### Texto del ejercicio

Fuela Ilsa de Casablanca, rubia de Hitchcock, apasionada amante y esposa de Roberto Rossellini y, finalmente, rodó con el otro Bergman, Ingmar, en el crepúsculo de su carrera. Ingrid Bergman, una de las mejores actrices de la historia del cine, murió el día de su 67 cumpleaños hace justo hoy tres décadas. En el cine, fue el objeto de una frase tan repetida como el siempre nos quedará París con la que Humphrey Bogart dejaba abierta la historia de amor más célebre del cine clásico. En la vida escribió a Roberto Rossellini otra no menos célebre: "Solo sé decir una cosa en italiano: Ti amo".
El mayor descubrimiento sueco de Hollywood tras la retirada de la divina Greta Garbo había resultado ser una auténtica rubia de Hitchcock también fuera de las pantallas. Un volcán gélido que, pese haber representado el candor en cintas como Luz que agoniza -el primero de sus tres Oscar- o Recuerda, de Alfred Hitchcock, dio la campanada.
"Era el ser humano más tímido jamás creado, pero tenía un león dentro que no se iba a callar", resumió luego en su autobiografía, My story, que fue todo un éxito de ventas y en la que expuso al mundo una fidelidad a sí misma muy adelantada a su tiempo.
En pleno Hollywood de la caza de Brujas y el código Hays de moral y censura, Bergman había abandonado a su marido y se había fugado a Italia con Roberto Rossellini. Solo necesitó ver Roma, ciudad abierta para enamorarse de él. Se casaron y tuvieron tres hijos.

######

Instrucciones por tarea:
• a. Transcriba el fragmento del texto sobre Ingrid Bergman que comienza en "El mayor descubrimiento" y se extiende hasta "a su tiempo.", rebautizando "My story" como "Mi historia".
• b. Según el texto sobre Ingrid Bergman, ¿qué película le bastó ver a la actriz para enamorarse de Roberto Rossellini?

### Material proporcionado

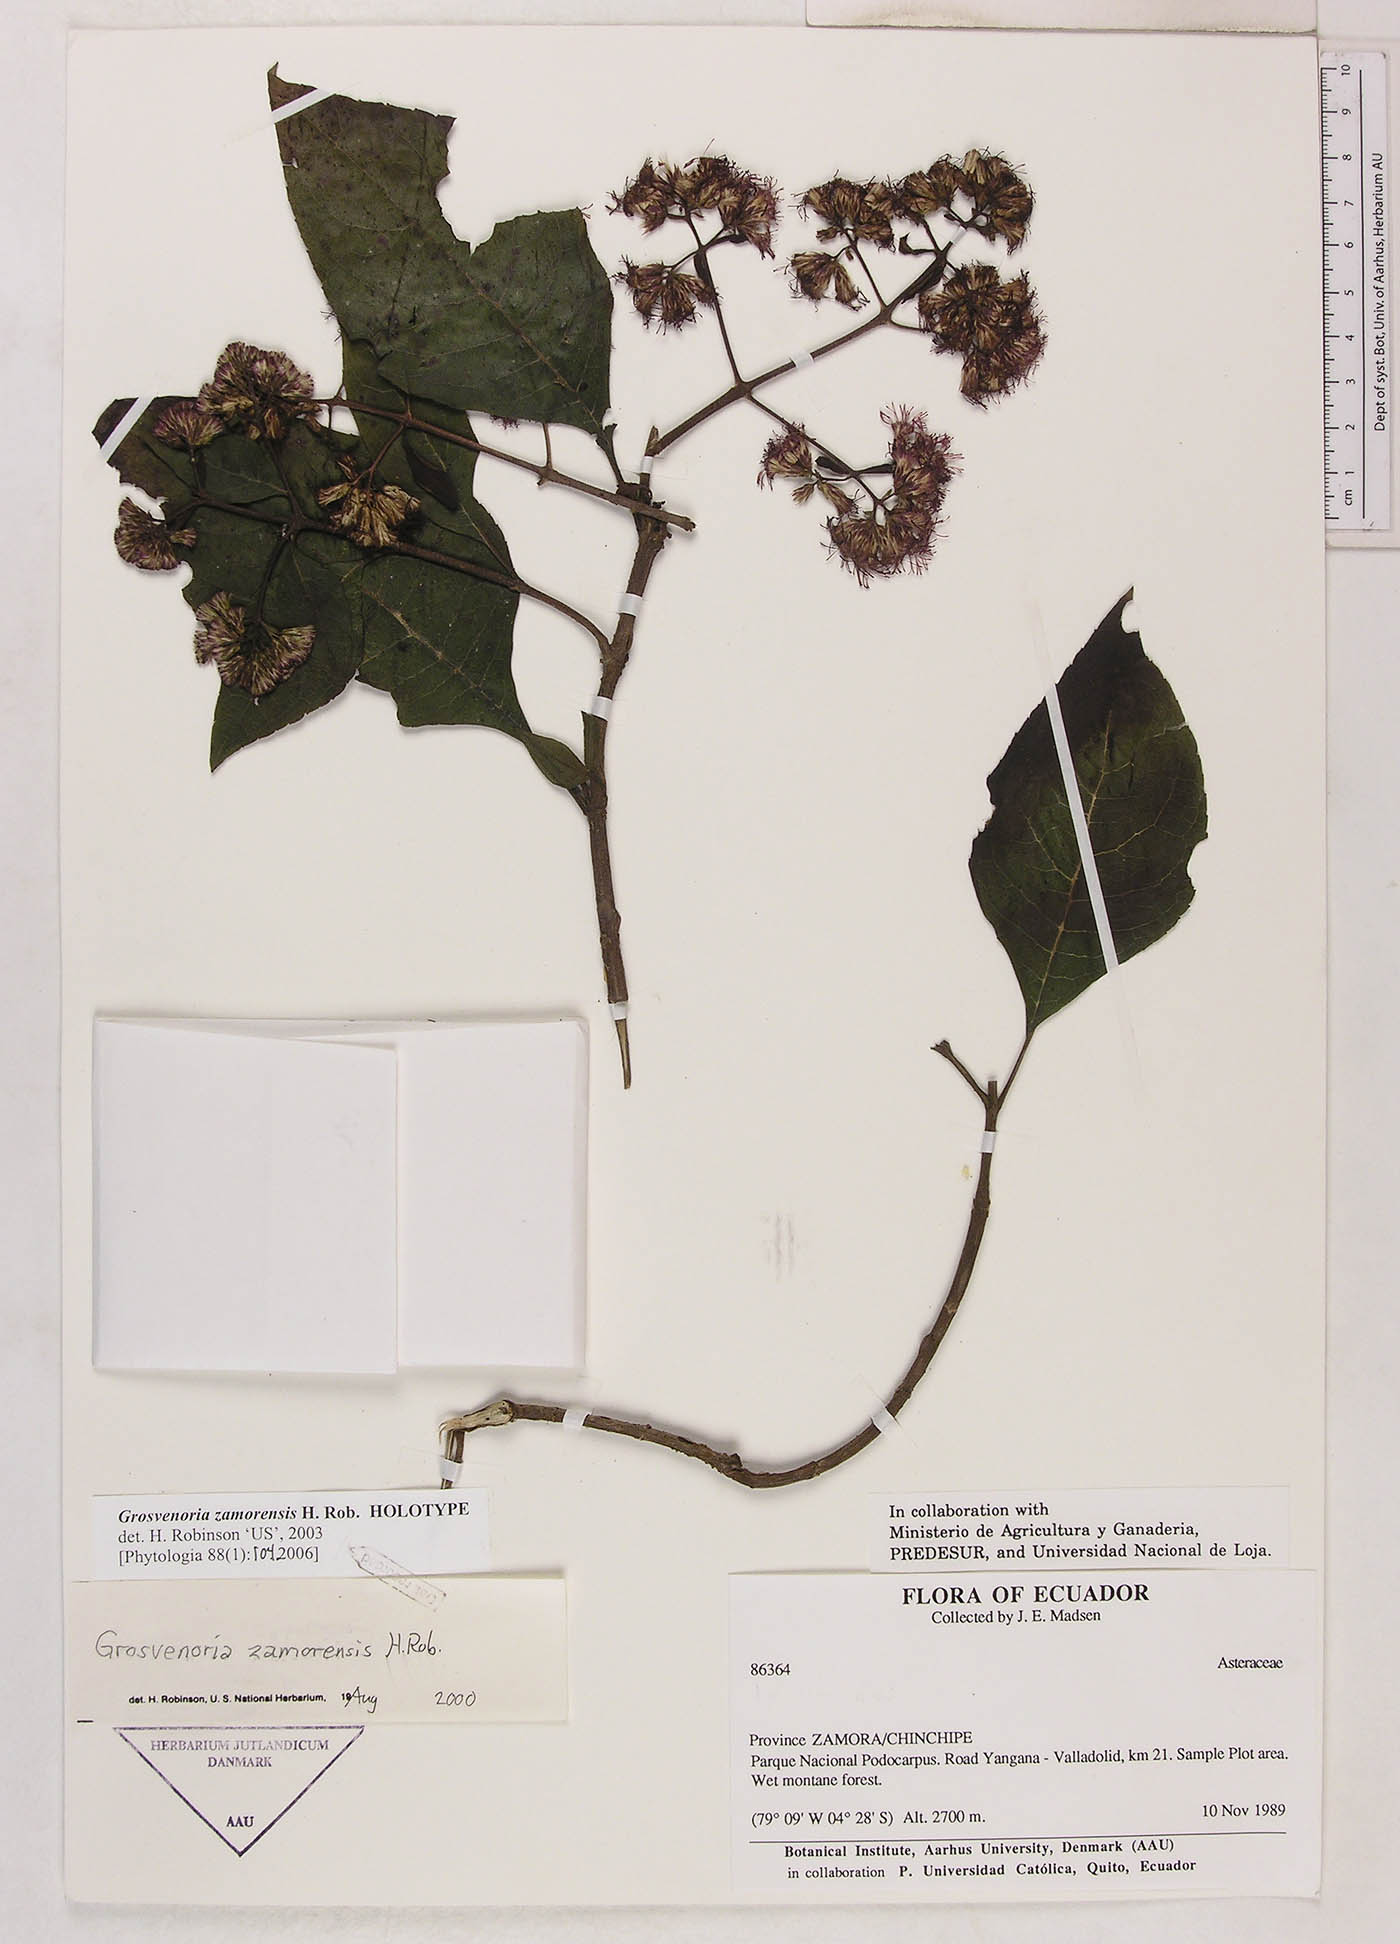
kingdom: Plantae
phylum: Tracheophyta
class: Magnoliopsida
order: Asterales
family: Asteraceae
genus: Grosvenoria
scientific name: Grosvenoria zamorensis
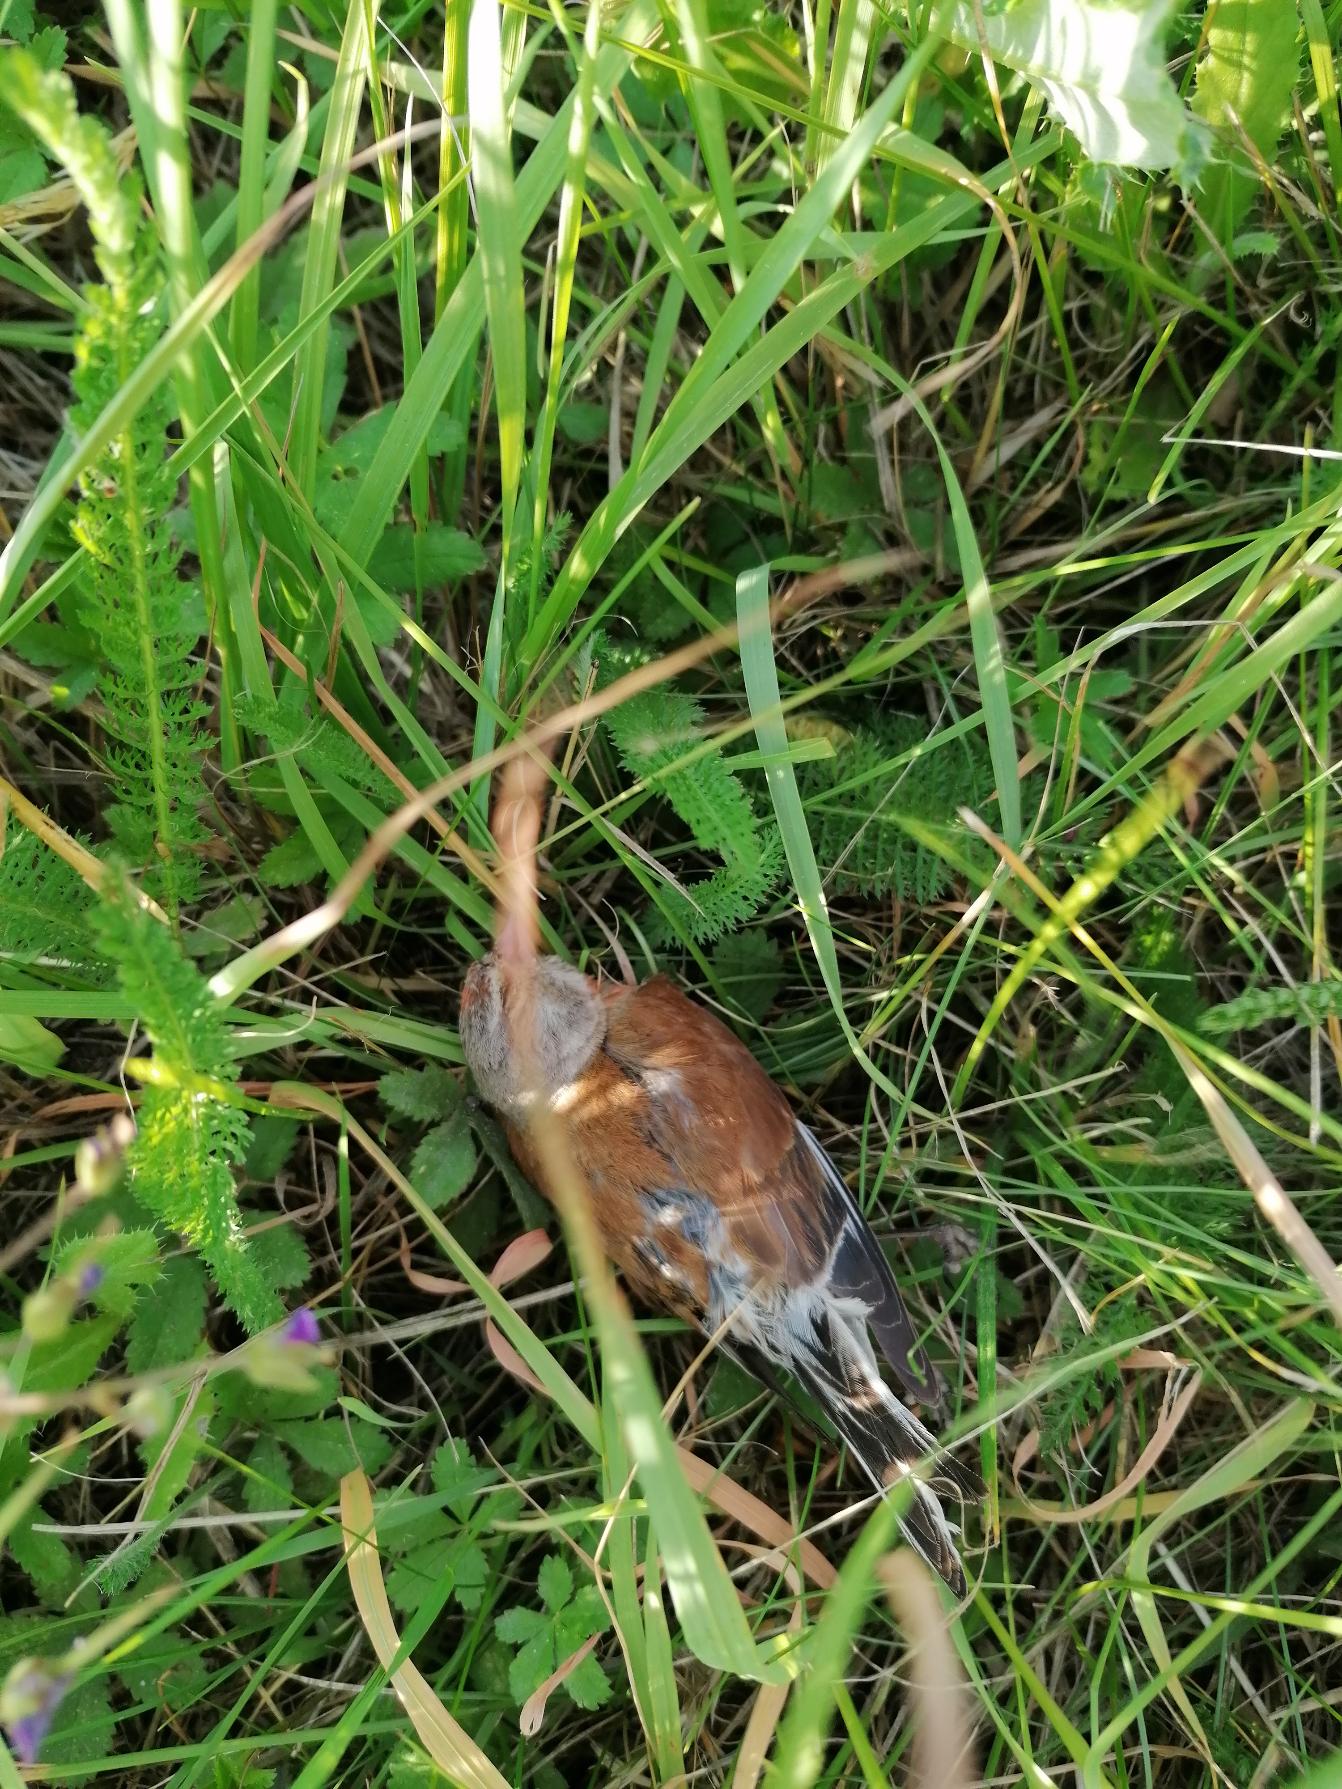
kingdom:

######

Respuestas por tarea:
• a.
El mayor descubrimiento sueco de Hollywood tras la retirada de la divina Greta Garbo había resultado ser una auténtica rubia de Hitchcock también fuera de las pantallas. Un volcán gélido que, pese haber representado el candor en cintas como Luz que agoniza -el primero de sus tres Oscar- o Recuerda, de Alfred Hitchcock, dio la campanada.
"Era el ser humano más tímido jamás creado, pero tenía un león dentro que no se iba a callar", resumió luego en su autobiografía, Mi historia, que fue todo un éxito de ventas y en la que expuso al mundo una fidelidad a sí misma muy adelantada a su tiempo.

• b. Roma, ciudad abierta.